• **TASK OBJECTIVE**
Reproduce all of the data below verbatim, leaving out the picture markers.

[Dataset excerpts]

-------

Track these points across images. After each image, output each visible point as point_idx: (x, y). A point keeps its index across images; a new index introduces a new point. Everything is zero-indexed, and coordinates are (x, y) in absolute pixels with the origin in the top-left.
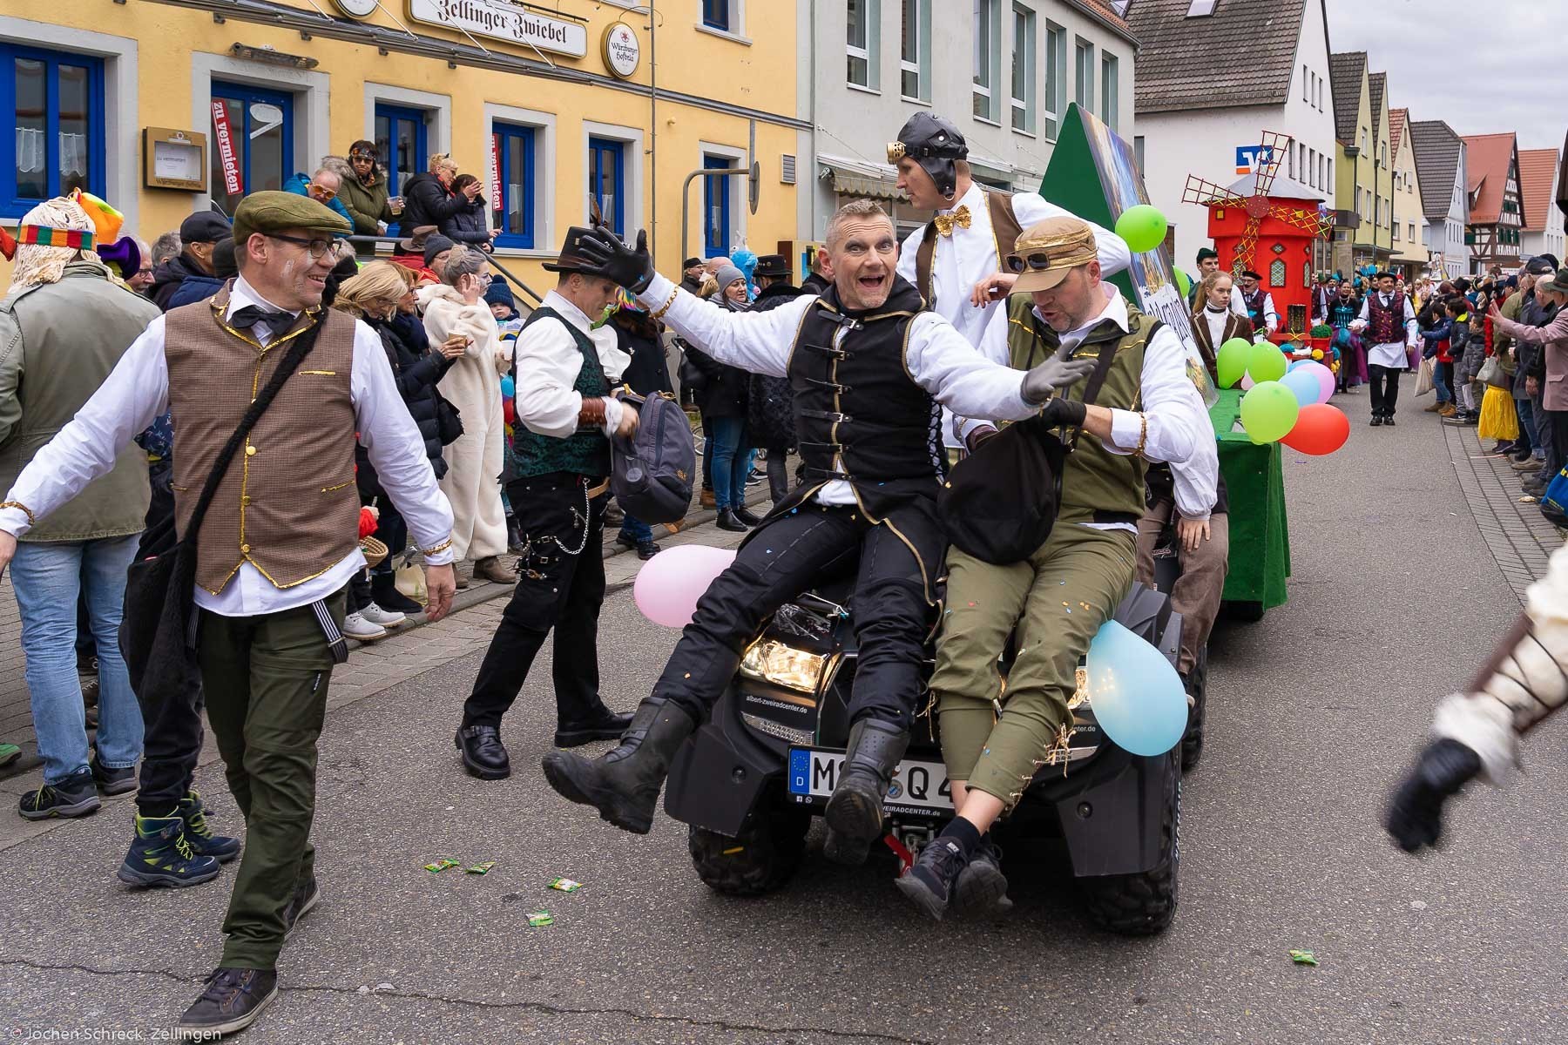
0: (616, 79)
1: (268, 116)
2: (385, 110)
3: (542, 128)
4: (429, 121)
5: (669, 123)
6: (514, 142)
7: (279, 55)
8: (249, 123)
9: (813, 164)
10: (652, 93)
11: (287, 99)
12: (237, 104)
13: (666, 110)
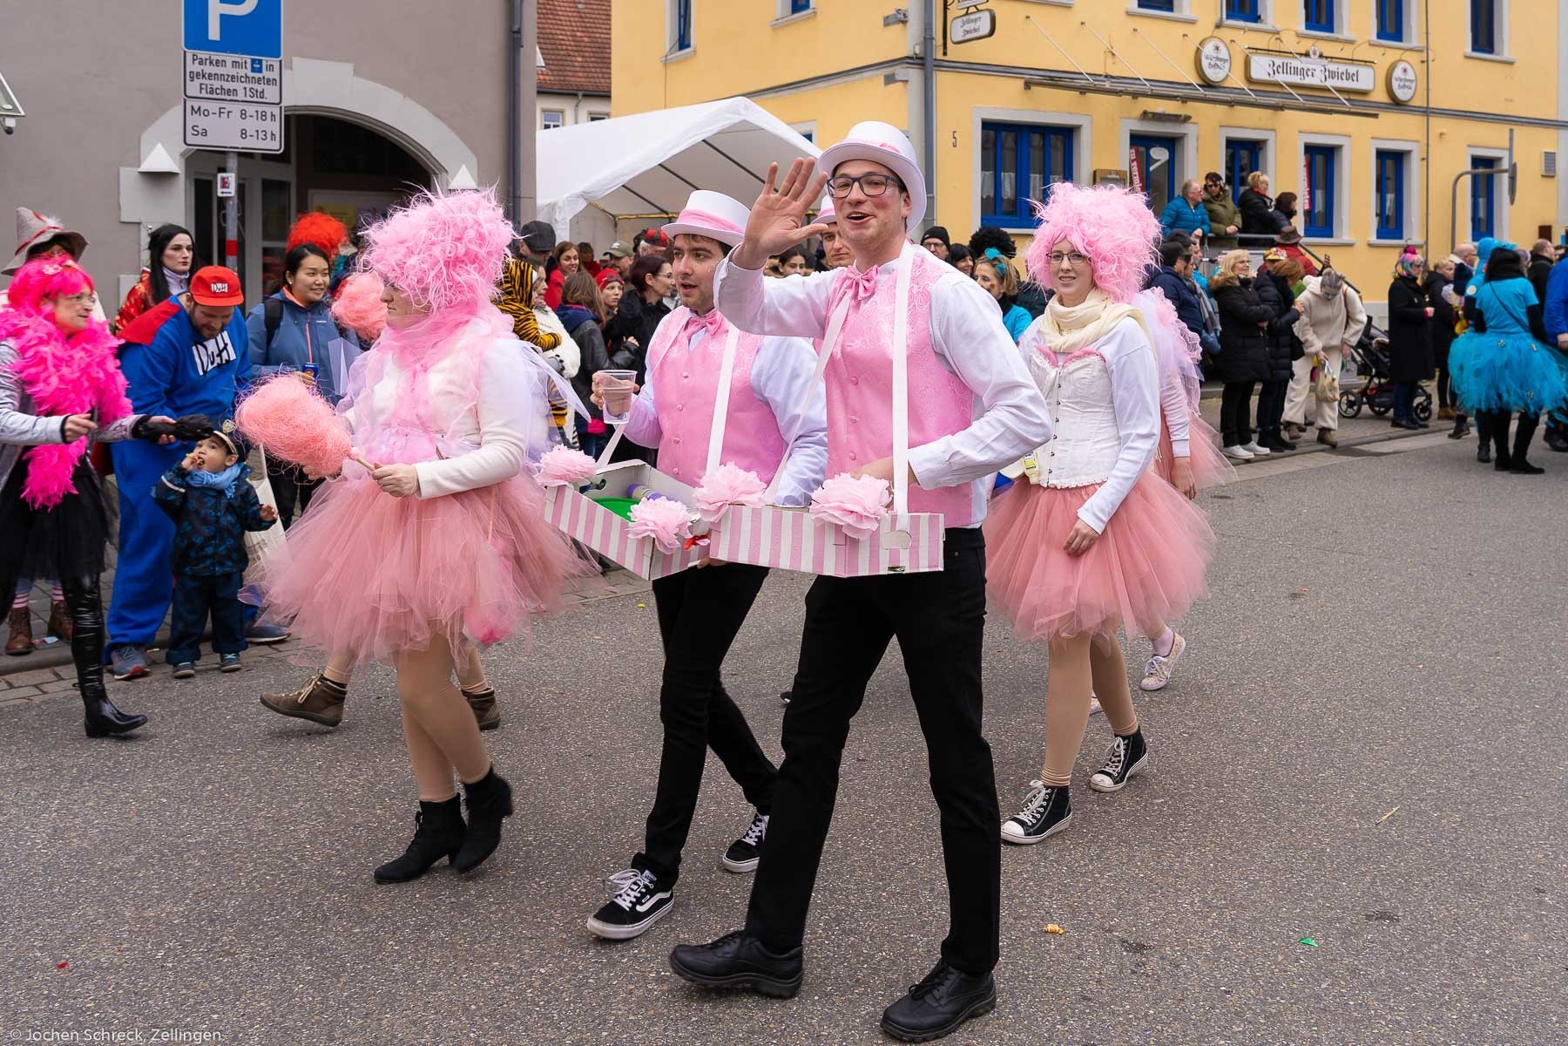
0: (1397, 104)
1: (1160, 155)
2: (1232, 144)
3: (1340, 147)
4: (1261, 149)
5: (1441, 134)
6: (1319, 159)
7: (1168, 115)
8: (1150, 161)
10: (1427, 112)
11: (1172, 143)
12: (1142, 149)
13: (1438, 124)
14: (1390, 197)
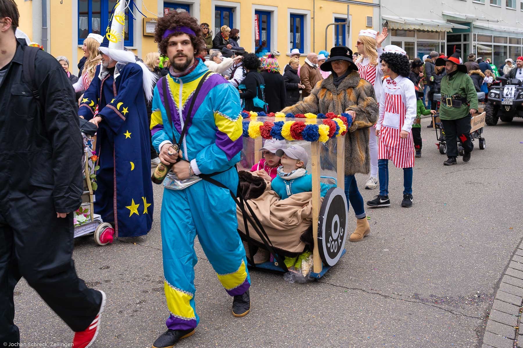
2: (218, 8)
3: (273, 12)
4: (233, 11)
5: (321, 8)
6: (263, 17)
9: (380, 19)
11: (187, 6)
12: (172, 9)
13: (319, 3)
14: (298, 35)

-------

• **EXERCISE RESULT**
Track these points across images. After each image, output each visible point as point_idx: (x, y). A point keeps its index across images; a new index introduces a new point. Everything is zero-indexed, and coordinates are (x, y) in absolute pixels with the origin in the top-left.
0: (616, 79)
1: (268, 116)
2: (385, 110)
3: (542, 128)
4: (429, 121)
5: (669, 123)
6: (514, 142)
7: (279, 55)
8: (249, 123)
9: (813, 164)
10: (652, 93)
11: (287, 99)
12: (237, 104)
13: (666, 110)
0: (1397, 104)
1: (1160, 155)
2: (1232, 144)
3: (1340, 147)
4: (1261, 149)
5: (1441, 134)
6: (1319, 159)
7: (1168, 115)
8: (1150, 161)
10: (1427, 112)
11: (1172, 143)
12: (1142, 149)
13: (1438, 124)
14: (1390, 197)
2: (218, 8)
3: (273, 12)
4: (233, 11)
5: (321, 8)
6: (263, 17)
9: (380, 19)
11: (187, 6)
12: (172, 9)
13: (319, 3)
14: (298, 35)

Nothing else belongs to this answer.